◆ Your instructions:
From the data below, copy each line that includes the word "align".

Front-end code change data
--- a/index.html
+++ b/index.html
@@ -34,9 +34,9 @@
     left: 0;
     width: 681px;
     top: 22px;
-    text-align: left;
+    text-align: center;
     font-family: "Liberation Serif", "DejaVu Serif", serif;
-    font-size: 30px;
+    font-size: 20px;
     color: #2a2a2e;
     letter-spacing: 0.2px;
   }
---
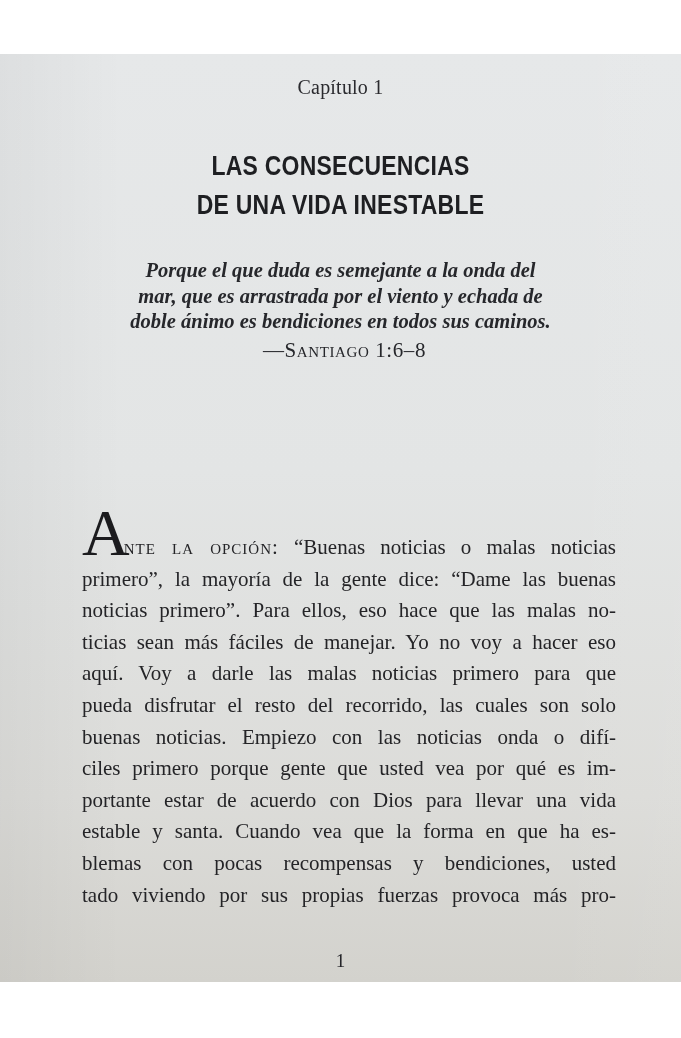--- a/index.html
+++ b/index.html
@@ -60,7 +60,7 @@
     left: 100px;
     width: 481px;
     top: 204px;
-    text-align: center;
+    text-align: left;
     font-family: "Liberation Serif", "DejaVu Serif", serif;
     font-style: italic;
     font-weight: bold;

◆ Answer area:
-    text-align: left;
+    text-align: center;
-    text-align: center;
+    text-align: left;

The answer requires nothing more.